» AIM OF THE TASK: Rewrite the lines from the one containing "pose: elev=276.1 azim=166.9" through the one containing "Dot at: (250, 185)", inclusive, with "pose" replaced by "camera" and nothing else changed. Leave the pictures out of your answer.

» EXERCISE MATERIALS:
************
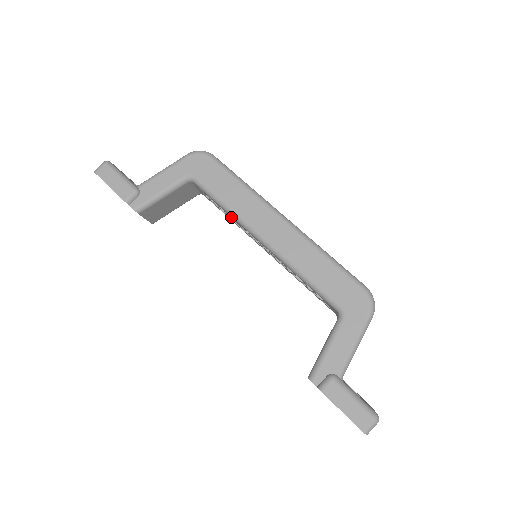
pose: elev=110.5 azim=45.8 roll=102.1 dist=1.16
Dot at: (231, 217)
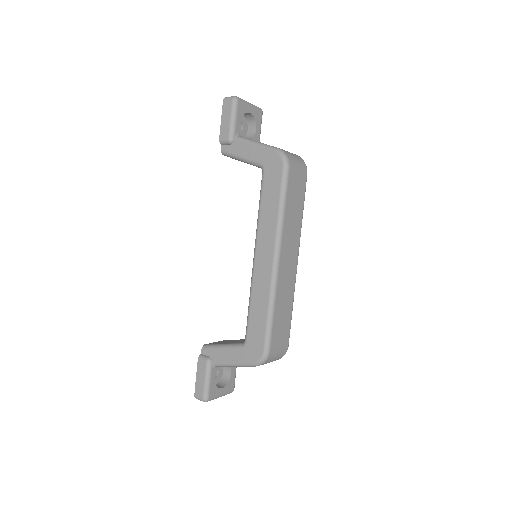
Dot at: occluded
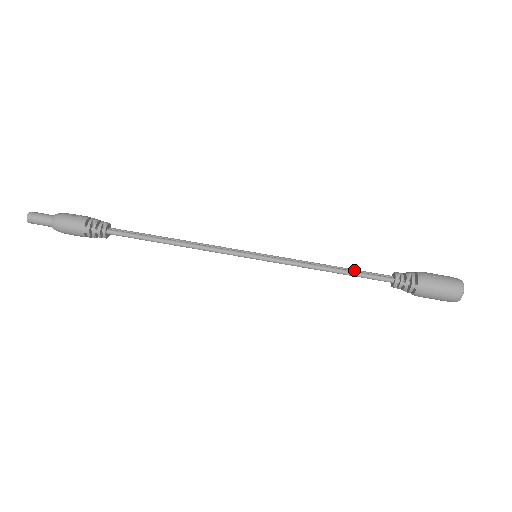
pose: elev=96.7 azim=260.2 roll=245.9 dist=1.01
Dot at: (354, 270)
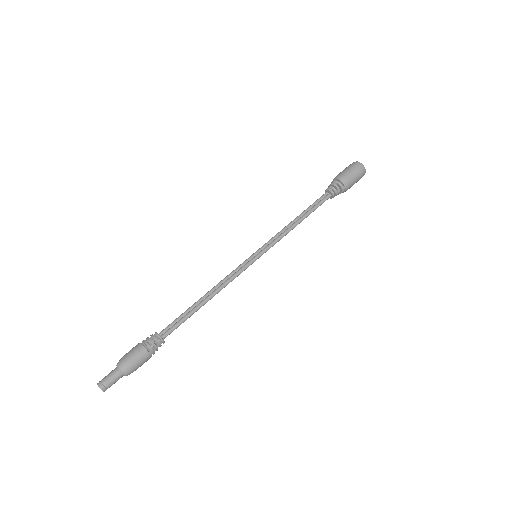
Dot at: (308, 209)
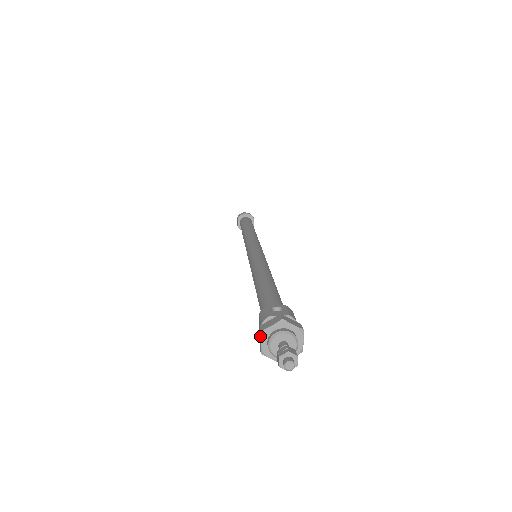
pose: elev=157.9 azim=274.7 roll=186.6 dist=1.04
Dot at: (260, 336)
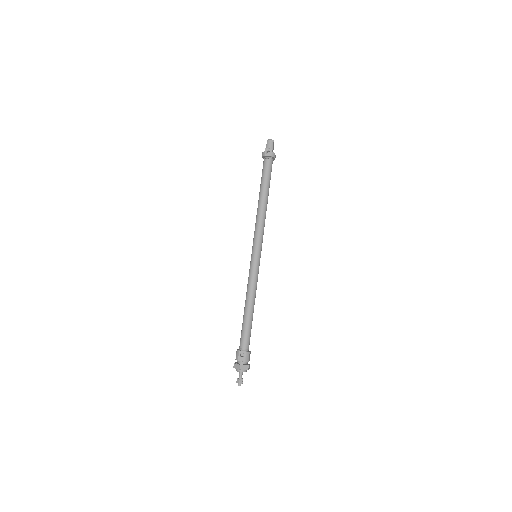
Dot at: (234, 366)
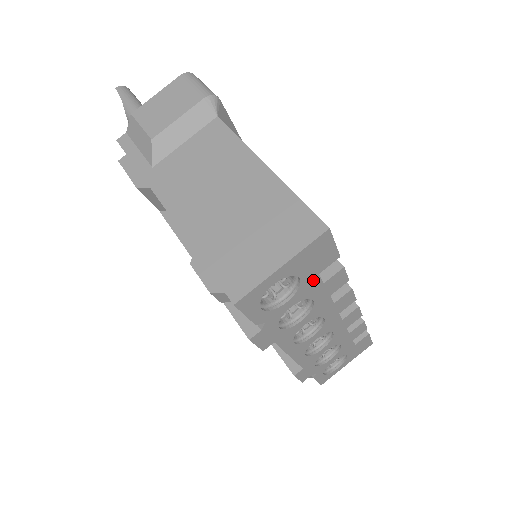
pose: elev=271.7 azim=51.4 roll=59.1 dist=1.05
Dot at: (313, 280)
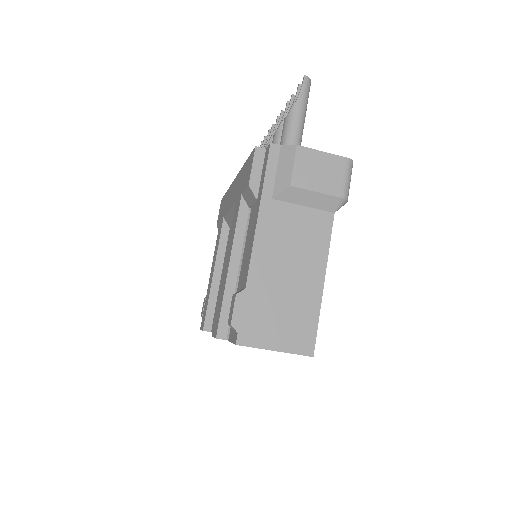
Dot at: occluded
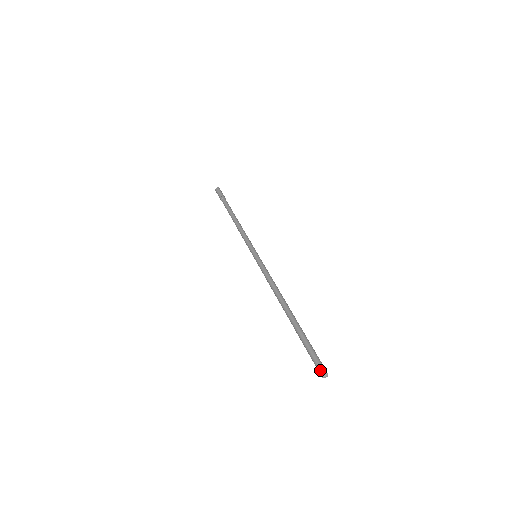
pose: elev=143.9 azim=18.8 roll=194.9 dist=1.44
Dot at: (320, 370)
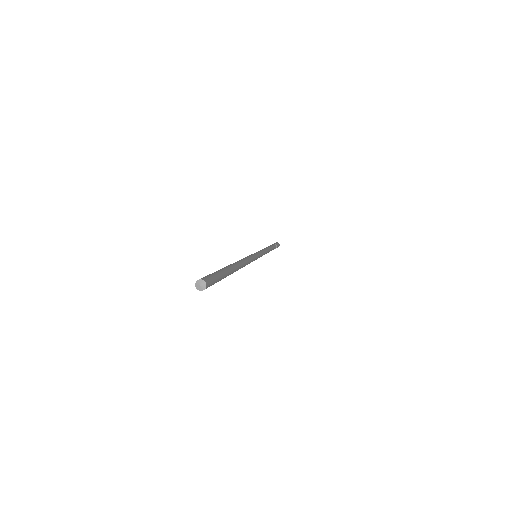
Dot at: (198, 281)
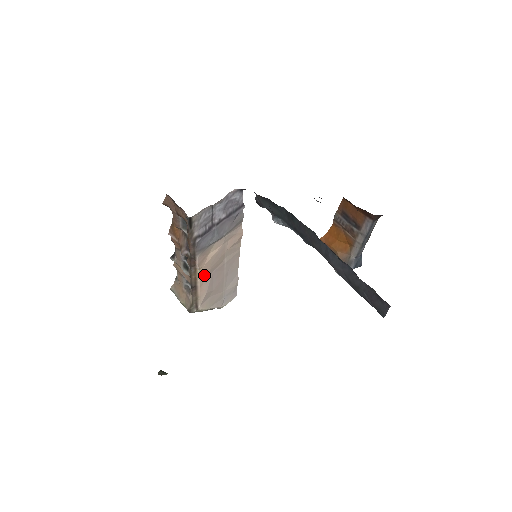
************
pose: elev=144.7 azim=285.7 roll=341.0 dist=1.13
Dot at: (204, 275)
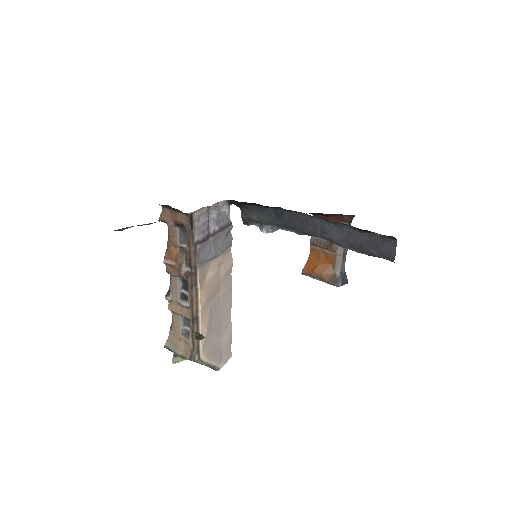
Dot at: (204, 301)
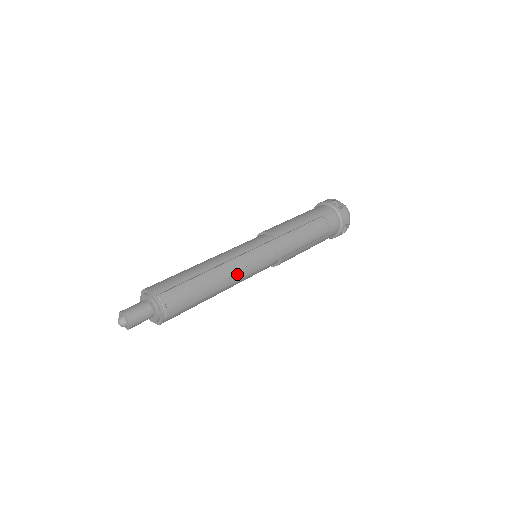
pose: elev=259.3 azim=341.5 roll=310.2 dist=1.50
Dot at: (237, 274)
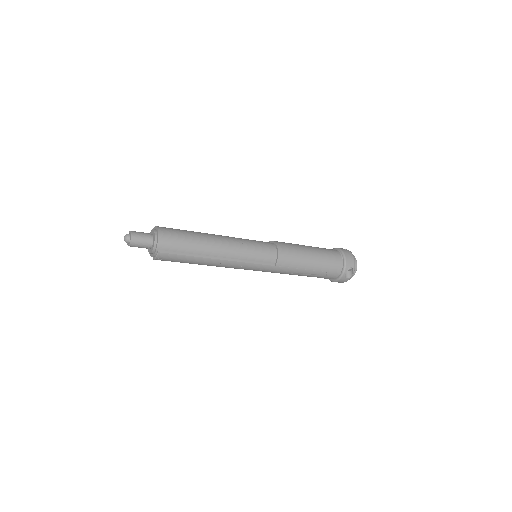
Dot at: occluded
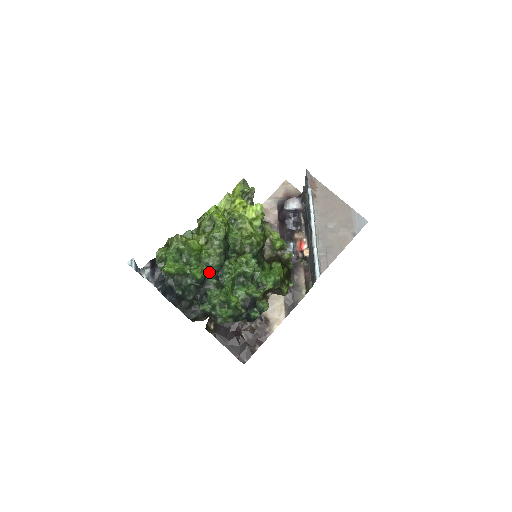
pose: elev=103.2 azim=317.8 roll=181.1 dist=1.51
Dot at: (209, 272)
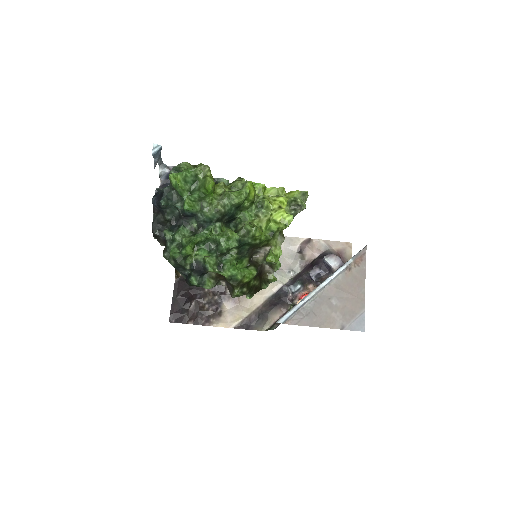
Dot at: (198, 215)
************
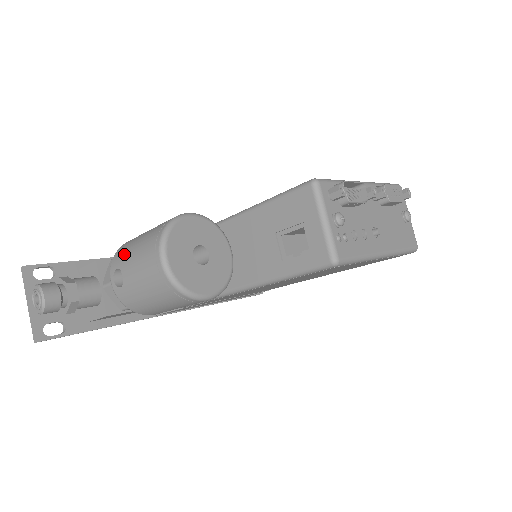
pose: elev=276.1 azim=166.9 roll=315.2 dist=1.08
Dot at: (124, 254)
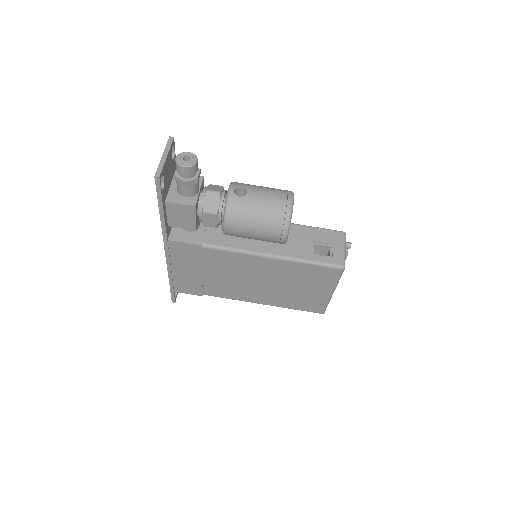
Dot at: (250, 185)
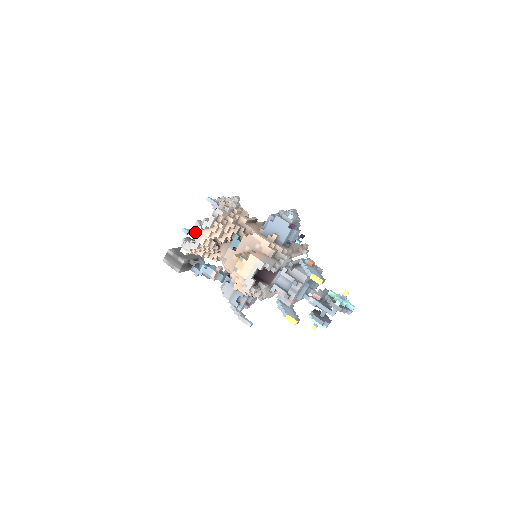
************
» TASK OUTPUT:
camera: elev=276.1 azim=166.9 roll=315.2 dist=1.08
Dot at: (124, 254)
Dot at: (250, 185)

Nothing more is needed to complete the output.